Si vous cherchez un coin un peu désert pour les vacances, on peut vous conseiller sans grand risque d’erreur le Larzac, même si la destination –comme le macramé, les pulls en laine qui grattent et le fromage de chèvre « hand made »- est un peu passée de mode, ou bien alors, en définitive, la plus exotique Tbilissi. A en croire Sana Krasikov, il n’y a par là-bas, dans ce bout du monde coincé entre Europe et Asie, quasiment plus personne, les derniers habitants se préparant à rejoindre l’Amérique.

Précisons d’emblée que la jeune femme n’est ni démographe ni statisticienne, mais écrivain. Trentenaire d’originaire ukrainienne, Sana Krasikov a vécu en Géorgie avant d’émigrer aux Etats-Unis avec ses parents à l’âge de huit ans, et de cultiver ce que l’on nommera, là encore sans grand risque d’erreur, un talent certain pour l’écriture. La traduction française de One more year, son premier recueil de nouvelles consacrées à l’immigration et à l’exil -dont certaines ont été publiées dans des magazines assez prestigieux pour faire office de références, tels que The New Yorker et The Atlantic Monthly- étant désormais disponible dans toutes les bonnes librairies, il serait idiot de la louper.

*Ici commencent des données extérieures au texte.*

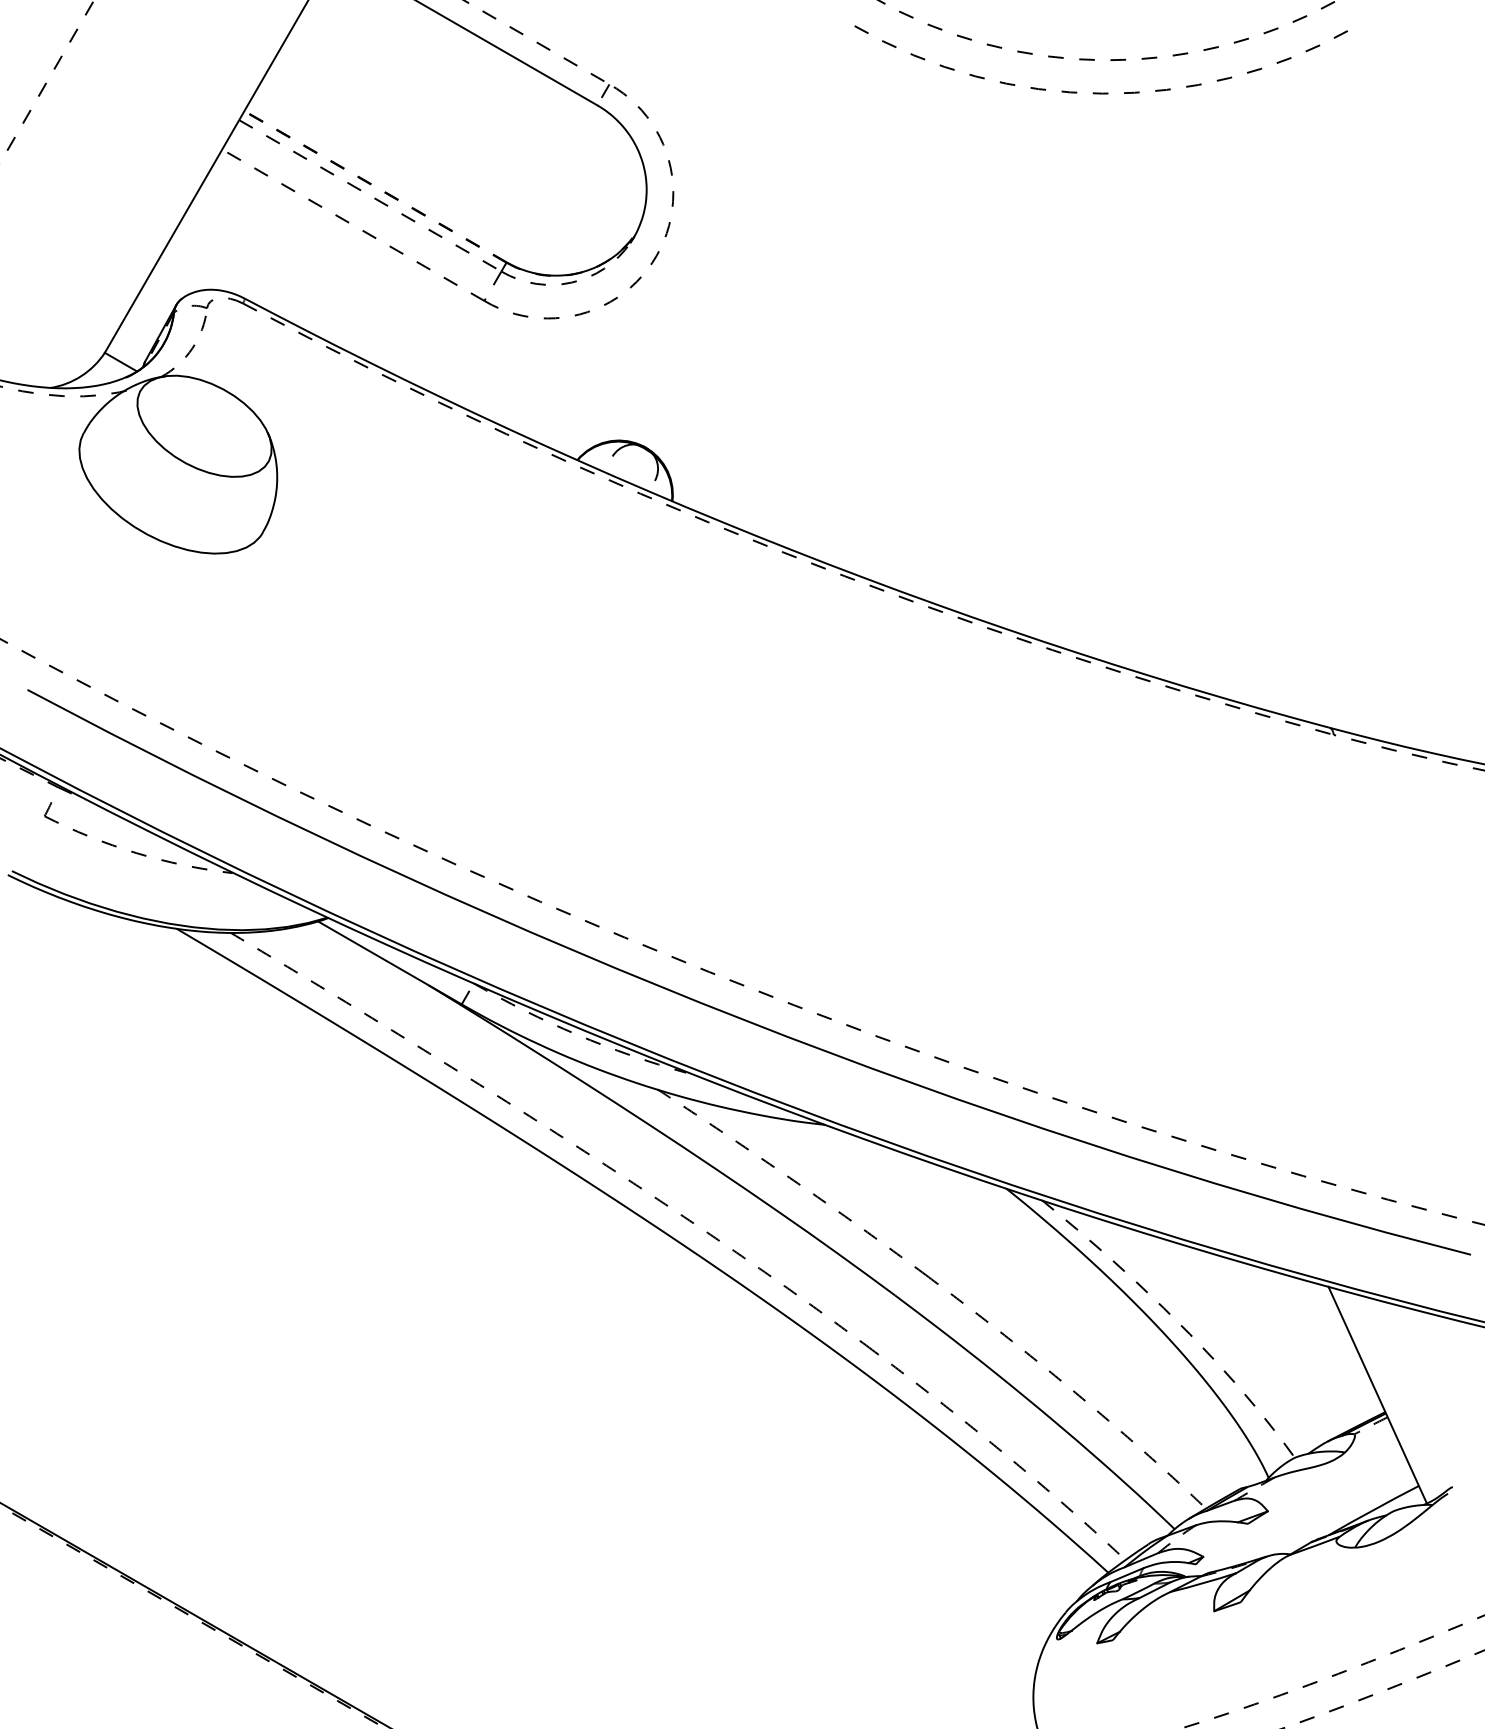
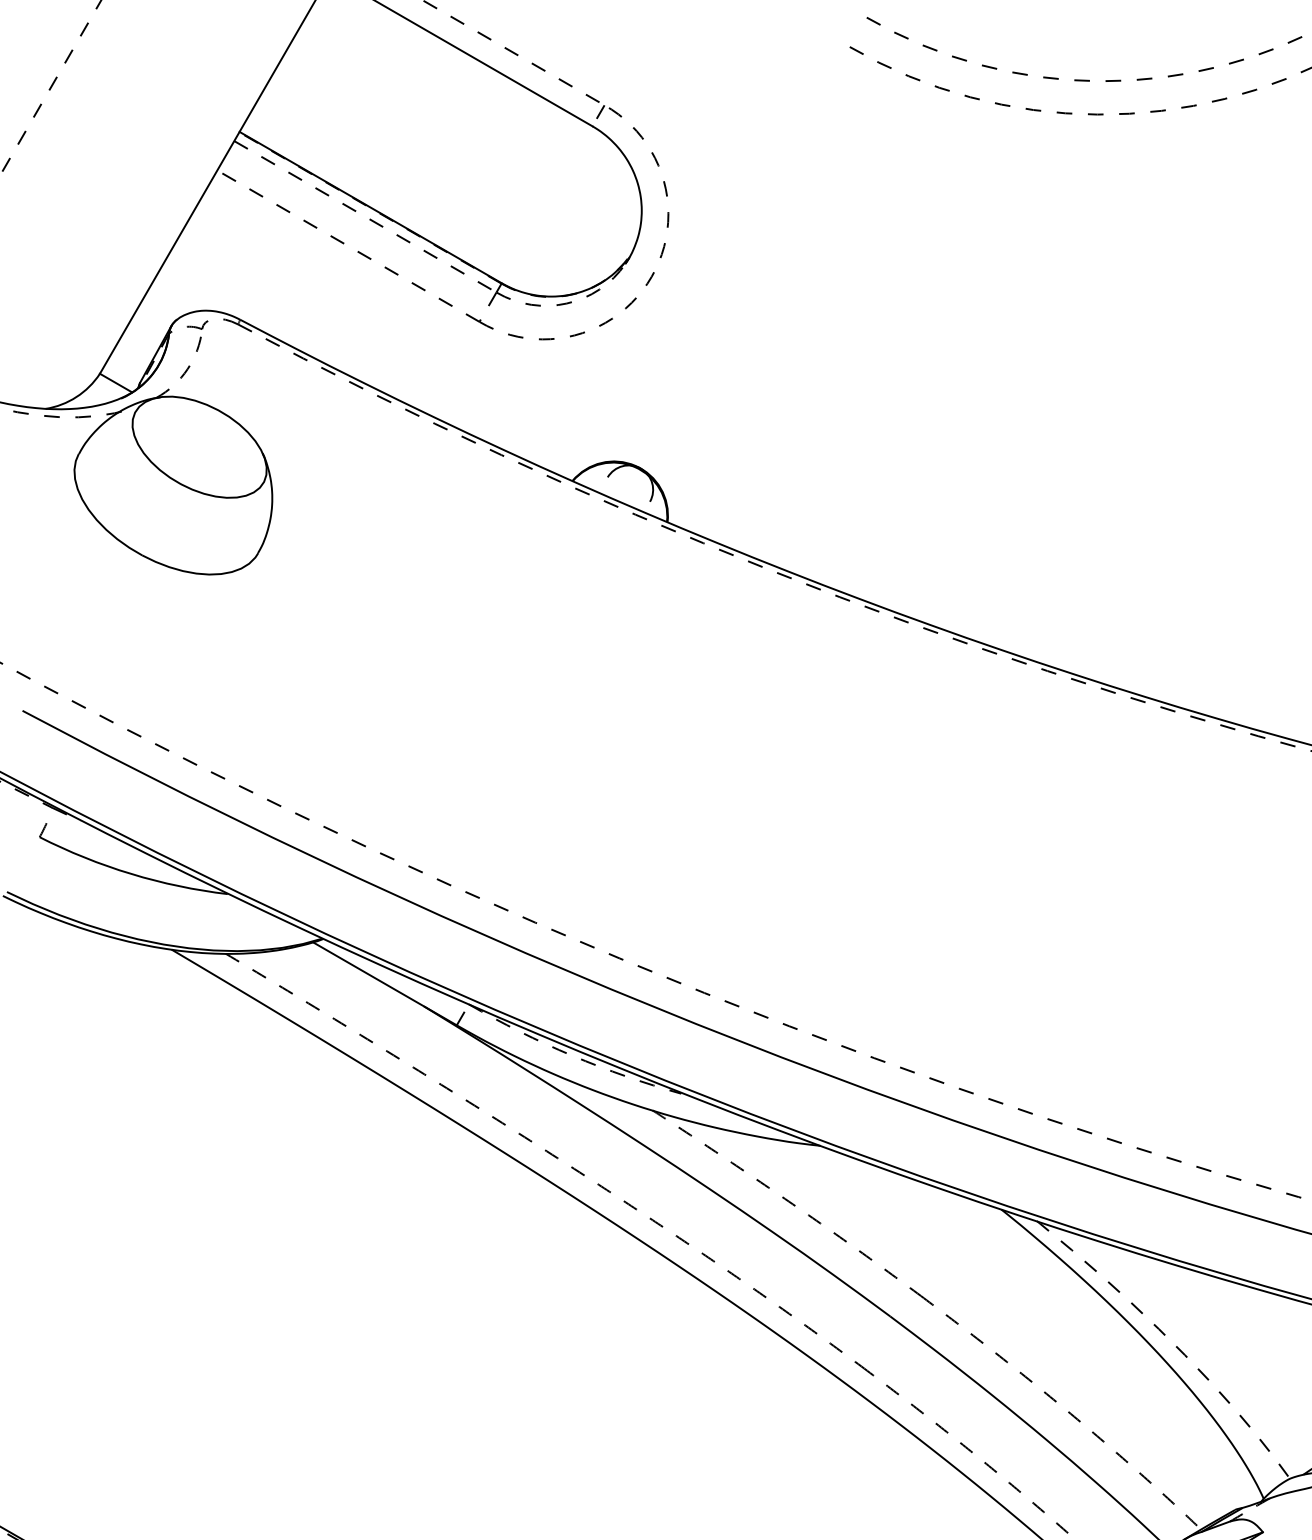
line: (375, 186) -> (370, 207), dashed -> solid
arc: (136, 853) -> (131, 874), dashed -> solid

Là-bas, ils étaient médecins ou infirmières et, pour survivre au pays de l’oncle Sam, se voient contraints à poser de la moquette et à pratiquer des touchers rectaux dans la plus parfaite illégalité

Parce que l’on y apprend plus sur l’humaine condition que dans la rediffusion en boucle des actualités télévisées ; parce que l’on y découvre que l’American Dream, en dépit de tous les pronostics, est toujours aussi vivace ; et parce que l’on retrouve, au fil des historiettes peuplées de rêves avortés, de petits accidents et de vrais drames, une tendre compassion et une forme d’humour désabusé absolument irrésistible.
Les personnages de ces nouvelles (puisque des héros ils n’en sont pas vraiment) ont fait pour la plupart le grand voyage d’Est en Ouest, comme si la Guerre Froide, après l’explosion de l’URSS n’était plus qu’un souvenir aussi obsolète que le communisme. Ils sont Géorgiens, Ukrainiens ou Russes, ils sont partis dans l’espoir de trouver une vie meilleure, avec dans la tête et dans le cœur, des fantasmes à la Desperate Housewives.

Là-bas, ils étaient médecins ou infirmières et, pour survivre au pays de l’oncle Sam, se voient contraints à poser de la moquette et à pratiquer des touchers rectaux dans la plus parfaite illégalité ; elles ont laissé famille et enfants derrière elles et se retrouvent dames de compagnie ou nounous, avec la désillusion stoïque de qui a tenté de gravir l’échelle mais a raté un barreau.
Certains ont « réussi », aussi, parce que la vie est autre chose qu’une succession de clichés, mais ils ne sont pas parvenus à dynamiter le pont qui les relie au « pays ». Tous sont un peu ici, un peu là-bas, et évoluent sur le terrain meuble de l’exil, confrontant expériences et références. Ainsi Ania qui épousa Ryan, pour la pire des meilleures raisons et qui, après coup, « (…) s’efforçait de ne pas lui en vouloir ; il essayait sans aucun doute de lui montrer qu’il « pensait à l’avenir  ». Mais un avenir avec Ryan, ce serait comme rester en Russie. « Des types dans son genre, on en trouvait à tous les coins de rue de Dolsk, qui juraient qu’à partir de lundi, ils allaient mener une vie irréprochable. » De vies irréprochables, il n’est pas question ici, seulement de nouvelles du même métal. Et c’est très bien ainsi : ça donne presque envie d’aller rencontrer les derniers habitants de Tbilissi…


Repères :

L’an prochain à Tbilissi de Sana Krasikov, Traduit de l’anglais (Etats-Unis) par Esther Ménévis, Albin Michel, Paris, 288 p., 22€.